▶ _Work instruction 1_:
Please retype the passage on open relationships between "Sister that is" and "time of anniversary.", inclusive, without any changes.

▶ _Source document_:

_ _ _ _ _

We see with many that the path of spirituality means that an open relationship should be possible. And I have to tell you that in 2017, the moment hubby had a retreat in Portugal, I gave him ‘carte blanche’. Change was needed. In him and in our relationship. And if that meant meeting someone else, so be it. And then we talked about whether we wanted that. Also left it open once for six months or so. Open to whatever would present itself. Nothing happened, but we did get the realisation that we both chose NOT to have an open relationship. And should another relationship present itself, a choice would have to be made.
In 2020/2021, that open relationship thing came out in full force in the spiritual world. Anything went. And especially men often feel, that anything goes. So too in Portugal.
And we saw and see one relationship, after another breaking down. Families falling apart. Dreams falling apart.
But who actually says that open relationships MUST if you want to be spiritual? Is that also in the list of points you have to meet? Just like that you have to believe in a flat earth to really be called awake? We all create our own reality. And if you have to do anything at all in this life, it is to listen to your own heart. And discovering where the little voices are coming from. Because sometimes, of course, it’s fine to do something exciting and outside your comfort zone. Therein lies growth, after all. But that doesn’t mean that a concept you completely agree with intellectually (we don’t own each other) can remain emotionally supportive. And there is NOTHING wrong, in my view, if you come to the conclusion, that you don’t want to share someone. Regardless of what causes that. We are where we are, right now.
Sister that is the last straw that breaks the camel’s back
Last month, there was another sister. And although hubby could know by now when someone wants something more from him than just someone to talk to, or someone to do chores for her, his ego still got happy again from the attention and especially from the energetic connection that was also made this time. I knew immediately. And I also realised again, that once again it comes at a time of anniversary.
This time it was intense… I cried tears. My ego played up quite a bit. Full of self pitty.

_ _ _ _ _

▶ _Entries supplied_:
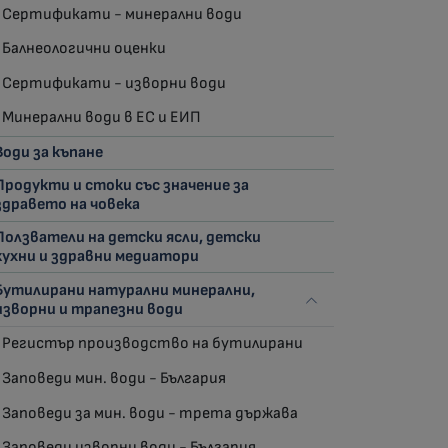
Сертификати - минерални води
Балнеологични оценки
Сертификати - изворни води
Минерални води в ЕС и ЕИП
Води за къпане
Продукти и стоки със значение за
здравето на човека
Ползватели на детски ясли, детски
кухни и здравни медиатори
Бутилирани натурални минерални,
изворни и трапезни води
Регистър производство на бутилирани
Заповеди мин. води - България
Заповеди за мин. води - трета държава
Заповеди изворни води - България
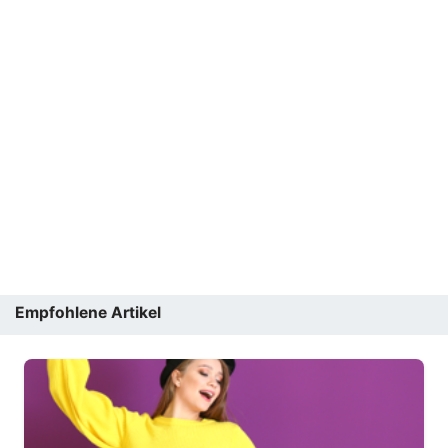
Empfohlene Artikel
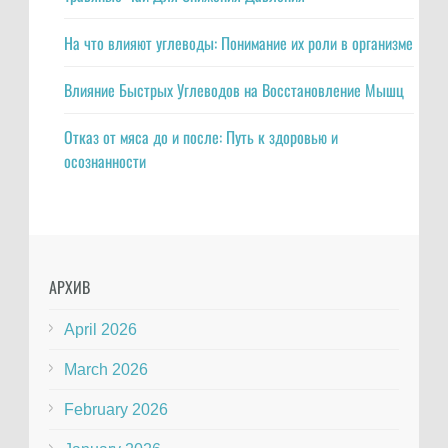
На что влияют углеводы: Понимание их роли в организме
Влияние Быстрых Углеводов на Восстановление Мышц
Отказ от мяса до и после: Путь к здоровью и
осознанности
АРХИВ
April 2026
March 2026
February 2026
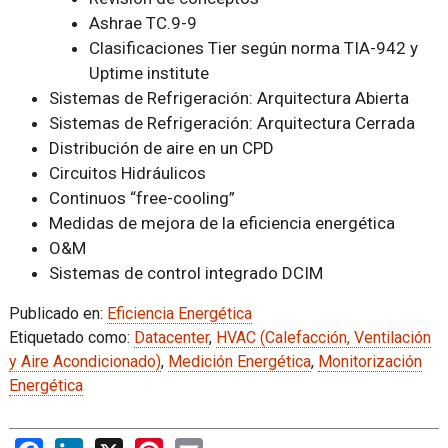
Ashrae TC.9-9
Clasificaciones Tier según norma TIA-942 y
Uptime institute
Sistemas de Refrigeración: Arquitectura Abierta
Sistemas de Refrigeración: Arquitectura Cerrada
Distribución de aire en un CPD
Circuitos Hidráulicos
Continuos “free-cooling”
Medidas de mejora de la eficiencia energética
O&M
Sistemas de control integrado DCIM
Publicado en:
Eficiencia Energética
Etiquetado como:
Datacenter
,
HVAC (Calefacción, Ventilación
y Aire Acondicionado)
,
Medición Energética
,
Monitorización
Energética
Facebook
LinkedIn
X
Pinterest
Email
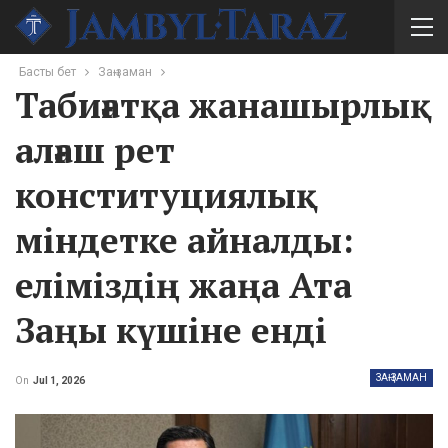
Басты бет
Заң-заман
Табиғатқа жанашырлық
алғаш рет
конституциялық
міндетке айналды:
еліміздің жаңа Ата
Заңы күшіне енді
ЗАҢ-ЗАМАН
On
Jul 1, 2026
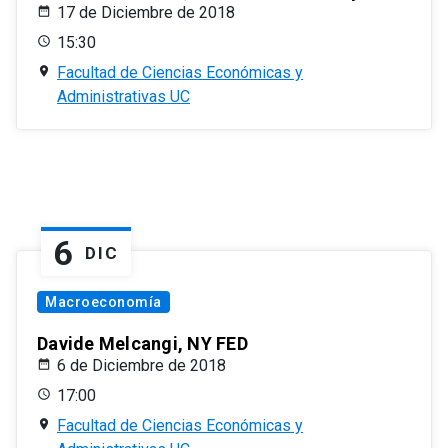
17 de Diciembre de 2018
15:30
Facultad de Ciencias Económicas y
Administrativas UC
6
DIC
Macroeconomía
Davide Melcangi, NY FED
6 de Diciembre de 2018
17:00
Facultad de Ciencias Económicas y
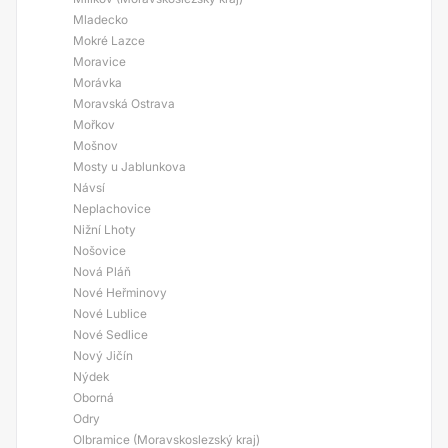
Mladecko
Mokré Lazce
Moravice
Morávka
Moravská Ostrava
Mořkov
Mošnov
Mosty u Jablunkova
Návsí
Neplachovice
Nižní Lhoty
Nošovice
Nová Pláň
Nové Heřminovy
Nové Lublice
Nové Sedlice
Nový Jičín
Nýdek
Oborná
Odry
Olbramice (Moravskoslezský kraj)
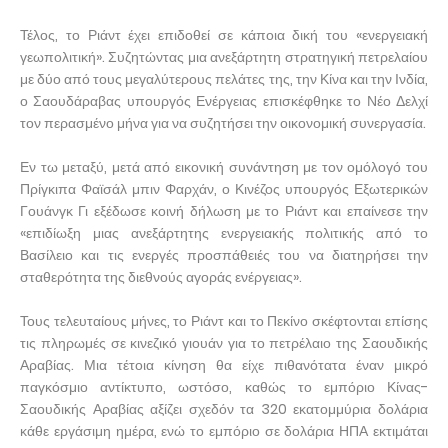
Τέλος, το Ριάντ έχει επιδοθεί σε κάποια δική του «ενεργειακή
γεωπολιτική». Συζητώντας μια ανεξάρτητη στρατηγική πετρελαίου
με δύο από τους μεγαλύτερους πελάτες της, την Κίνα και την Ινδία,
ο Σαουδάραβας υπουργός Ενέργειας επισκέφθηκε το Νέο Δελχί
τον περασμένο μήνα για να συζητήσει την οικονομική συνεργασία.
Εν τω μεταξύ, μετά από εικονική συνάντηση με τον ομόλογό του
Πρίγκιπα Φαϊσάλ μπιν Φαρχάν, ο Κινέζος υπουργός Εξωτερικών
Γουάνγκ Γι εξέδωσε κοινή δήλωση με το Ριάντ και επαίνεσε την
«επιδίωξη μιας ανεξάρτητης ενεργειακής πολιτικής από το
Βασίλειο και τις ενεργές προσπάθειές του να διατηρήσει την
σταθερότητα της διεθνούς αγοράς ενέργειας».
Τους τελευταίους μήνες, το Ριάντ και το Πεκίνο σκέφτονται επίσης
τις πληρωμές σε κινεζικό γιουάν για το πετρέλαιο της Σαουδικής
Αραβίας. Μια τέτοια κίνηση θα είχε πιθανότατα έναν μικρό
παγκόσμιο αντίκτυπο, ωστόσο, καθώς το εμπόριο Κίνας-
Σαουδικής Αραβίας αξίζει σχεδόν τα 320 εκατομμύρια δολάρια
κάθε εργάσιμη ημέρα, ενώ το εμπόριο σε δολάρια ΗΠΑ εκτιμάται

_ _ _ _ _

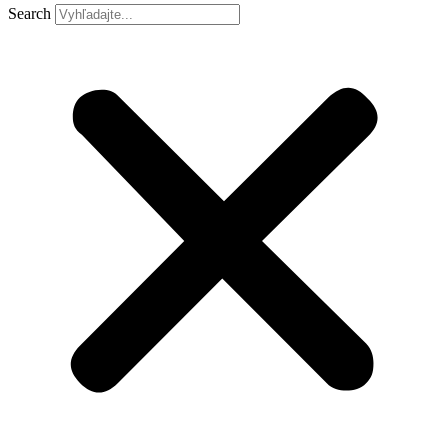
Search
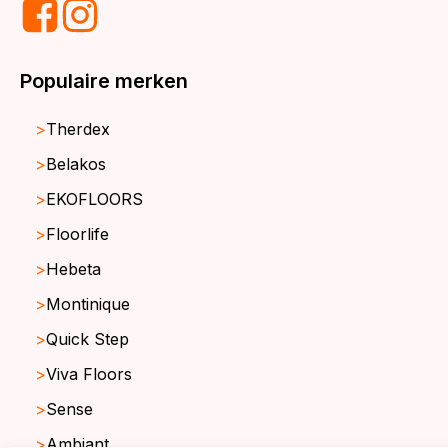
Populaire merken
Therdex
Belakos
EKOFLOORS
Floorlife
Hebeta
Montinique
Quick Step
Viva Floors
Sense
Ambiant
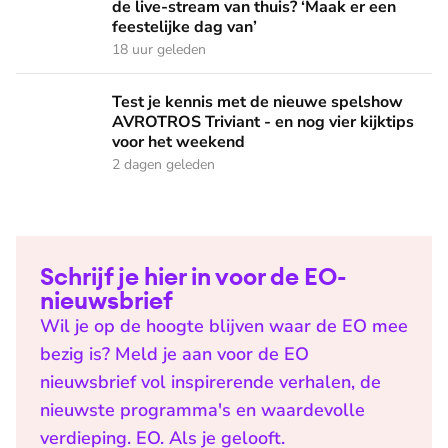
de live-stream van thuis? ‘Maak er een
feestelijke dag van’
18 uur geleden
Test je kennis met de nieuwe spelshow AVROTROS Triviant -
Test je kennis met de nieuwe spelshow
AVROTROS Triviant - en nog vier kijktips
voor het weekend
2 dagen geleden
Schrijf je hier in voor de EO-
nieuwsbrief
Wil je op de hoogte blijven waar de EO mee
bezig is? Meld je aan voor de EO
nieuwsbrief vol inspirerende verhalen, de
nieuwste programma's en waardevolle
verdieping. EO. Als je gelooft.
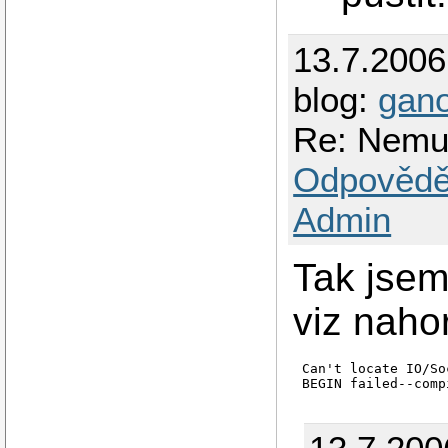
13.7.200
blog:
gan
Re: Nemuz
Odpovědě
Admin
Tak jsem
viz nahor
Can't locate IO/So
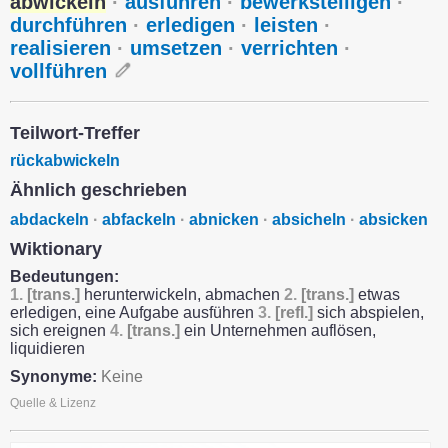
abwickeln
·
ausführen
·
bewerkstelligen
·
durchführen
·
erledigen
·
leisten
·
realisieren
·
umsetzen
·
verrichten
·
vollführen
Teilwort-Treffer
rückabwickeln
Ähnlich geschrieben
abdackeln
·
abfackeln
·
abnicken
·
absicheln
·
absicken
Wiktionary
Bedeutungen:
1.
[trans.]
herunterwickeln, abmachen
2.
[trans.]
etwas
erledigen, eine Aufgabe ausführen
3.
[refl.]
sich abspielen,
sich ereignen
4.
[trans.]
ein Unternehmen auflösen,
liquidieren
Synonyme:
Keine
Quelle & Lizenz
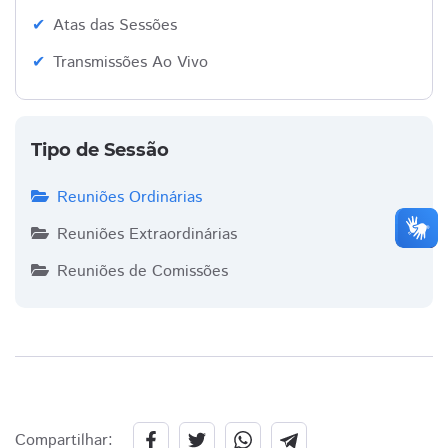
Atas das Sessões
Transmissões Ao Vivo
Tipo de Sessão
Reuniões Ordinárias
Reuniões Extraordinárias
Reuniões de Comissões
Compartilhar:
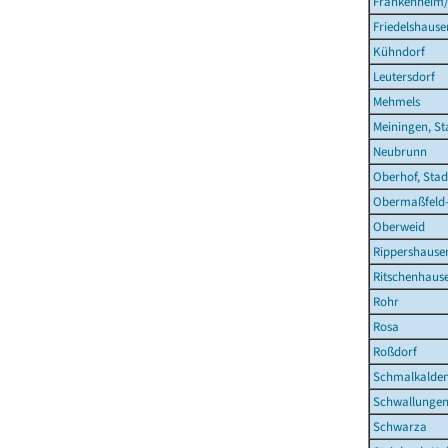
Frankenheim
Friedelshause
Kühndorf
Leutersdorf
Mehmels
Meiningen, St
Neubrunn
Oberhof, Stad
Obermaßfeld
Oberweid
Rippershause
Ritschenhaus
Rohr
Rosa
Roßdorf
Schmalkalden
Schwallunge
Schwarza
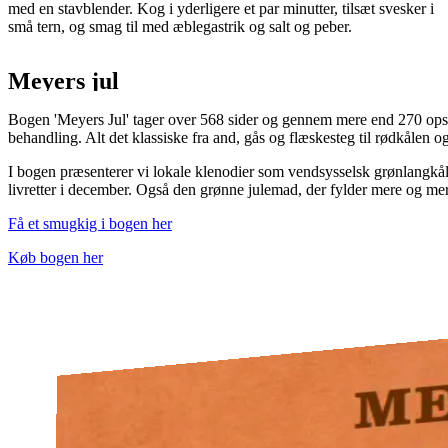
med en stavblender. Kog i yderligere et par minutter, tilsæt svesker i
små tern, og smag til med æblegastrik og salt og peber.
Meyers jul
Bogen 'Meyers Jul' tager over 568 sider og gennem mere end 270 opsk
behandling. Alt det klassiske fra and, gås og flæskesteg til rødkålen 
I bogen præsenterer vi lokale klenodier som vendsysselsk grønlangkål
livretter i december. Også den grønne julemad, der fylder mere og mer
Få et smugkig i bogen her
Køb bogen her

_ _ _ _ _

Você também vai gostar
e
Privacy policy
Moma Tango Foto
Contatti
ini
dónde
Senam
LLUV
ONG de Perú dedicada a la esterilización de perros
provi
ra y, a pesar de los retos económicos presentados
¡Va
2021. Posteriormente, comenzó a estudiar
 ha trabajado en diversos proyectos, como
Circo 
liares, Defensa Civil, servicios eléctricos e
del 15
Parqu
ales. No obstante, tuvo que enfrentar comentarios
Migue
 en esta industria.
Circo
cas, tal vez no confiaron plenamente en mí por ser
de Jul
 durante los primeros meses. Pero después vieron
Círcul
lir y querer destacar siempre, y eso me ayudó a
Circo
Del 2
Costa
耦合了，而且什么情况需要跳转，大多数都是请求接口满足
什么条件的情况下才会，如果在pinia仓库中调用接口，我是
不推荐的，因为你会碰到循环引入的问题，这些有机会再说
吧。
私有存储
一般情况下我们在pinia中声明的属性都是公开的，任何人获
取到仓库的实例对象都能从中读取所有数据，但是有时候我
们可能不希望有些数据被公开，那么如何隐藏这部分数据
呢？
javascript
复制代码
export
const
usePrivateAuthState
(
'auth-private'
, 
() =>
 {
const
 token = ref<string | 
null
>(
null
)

_ _ _ _ _

▶ _Work instruction 2_:
Pull out each line in the records that contains the string "Сертификати". Case counts.

▶ _Answer section 1_:
Sister that is the last straw that breaks the camel’s back
Last month, there was another sister. And although hubby could know by now when someone wants something more from him than just someone to talk to, or someone to do chores for her, his ego still got happy again from the attention and especially from the energetic connection that was also made this time. I knew immediately. And I also realised again, that once again it comes at a time of anniversary.

▶ _Answer section 2_:
Сертификати - минерални води
Сертификати - изворни води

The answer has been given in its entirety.